FDA's new rules on antibiotics and cattle are wise

Return To Article
Add a comment
  • Tyler D Meridian, ID
    Dec. 16, 2013 9:40 a.m.

    “…antibiotic resistant have to evolve through several iterations”

    If there was ever a case for good (effective) government, this is it. The free market simply will not address an issue like this (without total transparency and a perfectly knowledgeable public) as maximizing profits will always incentivize producers to make these sorts of short sighted and collectively harmful decisions, especially when all their competitors are doing the same – i.e., the ethical farmer who knows better may not do it out of principle but he’ll soon be out of business.

    We need government to set the proper rules of the road so the free market benefits our entire society and not just the profit maximizers.

    This is also a case study for why many do not feel comfortable voting Republican. First, their belief that the free market is always right, no matter how perverse to results, makes them poorly positioned to approach issues like this with the necessary logic, reason & pragmatism.

    Second, the quote above – which contains the word “evolve” - would simply cause them paralyzing cognitive dissonance.

    Relax - the 2nd point is a joke… sort of.

  • andyjaggy American Fork, UT
    Dec. 14, 2013 6:06 p.m.

    It's about time. It's a scary to think about a future without effective antibiotics. Regulations have a place, and this is one situation where I think they are completely and fully justified.

  • JSB Sugar City, ID
    Dec. 14, 2013 5:54 p.m.

    I'm not surprised with the problems associated with dairy milk. Google MILK PROCESSING and read how the milk you buy in the store is processed. After reading some of the articles. I was so distressed that I try to avoid drinking cows milk whenever possible. I now have three back yard milk goats(Bella, Stella [had two kids yesterday--Mahler and Mendelssohn] and Carmella). We have more milk than we can drink. It is clean, rich, good tasting, and free from the extra growth hormones and antibiotics found in cow's milk. We make great yogurt and cheese from it. I have it tested regularly and it's cleaner than the store bought, pasteurized cow's milk tested at the same lab. People who can't drink cow's milk for whatever reason, have no problem with the goat's milk from my backyard operation (I give it away). The goats are friendly, fun, they don't take up a lot of space, the kids in the neighborhood love them, and when they step on your foot, you aren't lame for a week!

  • There You Go Again Saint George, UT
    Dec. 14, 2013 10:10 a.m.

    "...It is possible, however, that the new regulations don’t go far enough...".

    An editorial from a conservative newspaper suggesting regulations don't go far enough?

  • Ultra Bob Cottonwood Heights, UT
    Dec. 14, 2013 8:46 a.m.

    The grossly overweight people are usually faulted for eating too much. Which is definitely a valid reason. But is it just possible that the growth additives given to cattle also work for humans. And is it also possible that the food processing industry puts food additives in their product to help people overeat.

  • cjb Bountiful, UT
    Dec. 14, 2013 1:56 a.m.

    If 10ppm of H2O2 hydrogen peroxide is put into the water this will help promote animal growth and keep them from getting sick.

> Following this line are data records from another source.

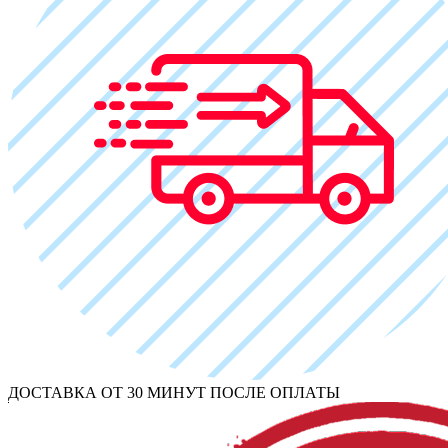
ДОСТАВКА ОТ 30 МИНУТ ПОСЛЕ ОПЛАТЫ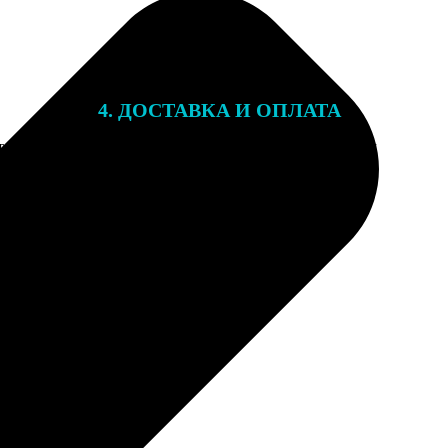
4. ДОСТАВКА И ОПЛАТА
той. После
Подарочный сертификат мы отправляем
 на email с
на email, указанный при оформлении
заказа. Сертификаты с акциями не
суммируются.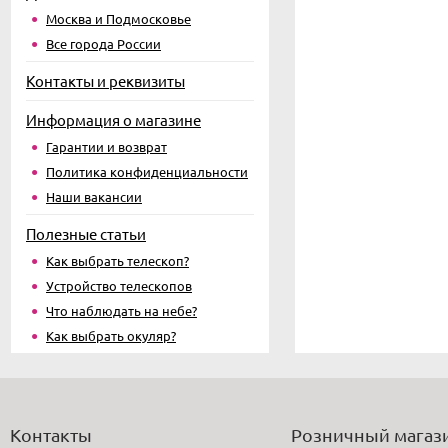
Москва и Подмосковье
Все города России
Контакты и реквизиты
Информация о магазине
Гарантии и возврат
Политика конфиденциальности
Наши вакансии
Полезные статьи
Как выбрать телескоп?
Устройство телескопов
Что наблюдать на небе?
Как выбрать окуляр?
Контакты
Розничный магаз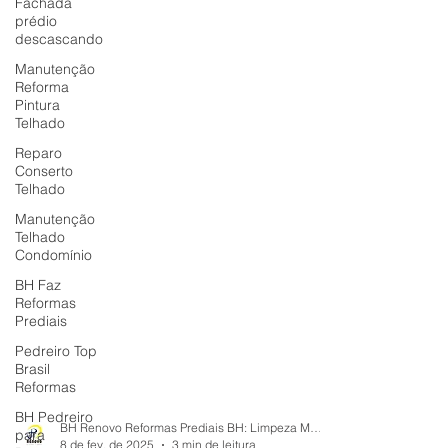
Fachada
prédio
descascando
Manutenção
Reforma
Pintura
Telhado
Reparo
Conserto
Telhado
Manutenção
Telhado
Condomínio
BH Faz
Reformas
Prediais
Pedreiro Top
Brasil
Reformas
BH Pedreiro
para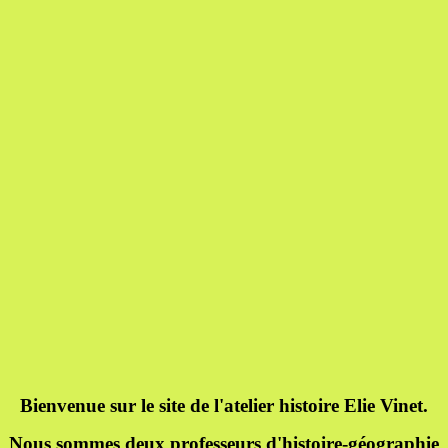
Bienvenue sur le site de l'atelier histoire Elie Vinet.
Nous sommes deux professeurs d'histoire-géographie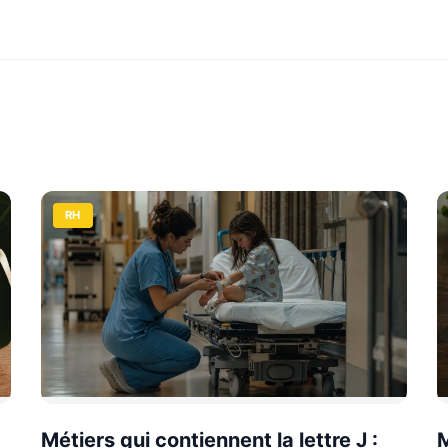
RH
Métiers qui contiennent la lettre J :
M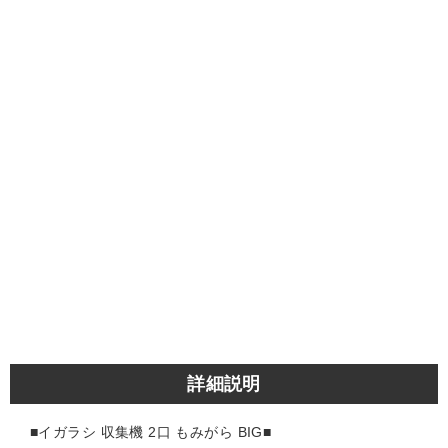
詳細説明
■イガラシ 収集機 2口 もみがら BIG
■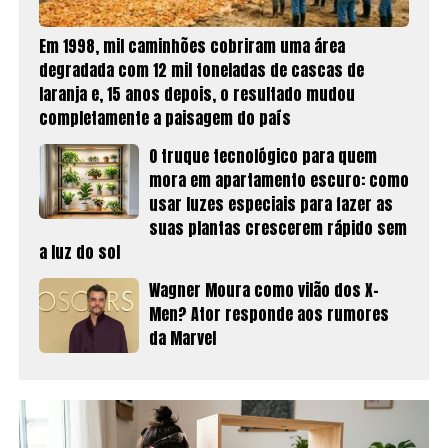
Em 1998, mil caminhões cobriram uma área
degradada com 12 mil toneladas de cascas de
laranja e, 15 anos depois, o resultado mudou
completamente a paisagem do país
O truque tecnológico para quem
mora em apartamento escuro: como
usar luzes especiais para fazer as
suas plantas crescerem rápido sem
a luz do sol
Wagner Moura como vilão dos X-
Men? Ator responde aos rumores
da Marvel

  • marxist Salt Lake City, UT
    Dec. 14, 2013 1:10 a.m.

    "... but it’s also important to note the incentives for farmers aiming them toward greater compliance. To do otherwise would be to risk the wrath of the public at large and to spur even more regulatory oversight." Right, this is the way it works. Industry pollutes right up to the point that the public organizes against the pollution. We all wish this weren't so, but the corporation doesn't care who it hurts. It only cares about maximizing profits. This part of the Marxian model and it is dead on (we treat machines like they are people and people like they are machines).

  • Thomas Paine South Jordan, UT
    Dec. 14, 2013 12:33 a.m.

    Please do not confuse a virus and bacteria. Antibiotics do not fight a virus, and a virus cannot become resistant to an antibiotic. Antibiotics are for treating bacterial infections. However, the causes of antibiotic-resistant bacteria is still up for debate in the scientific community, but it there is wide-spread belief that constant use can yield more antibiotic resistant bacteria.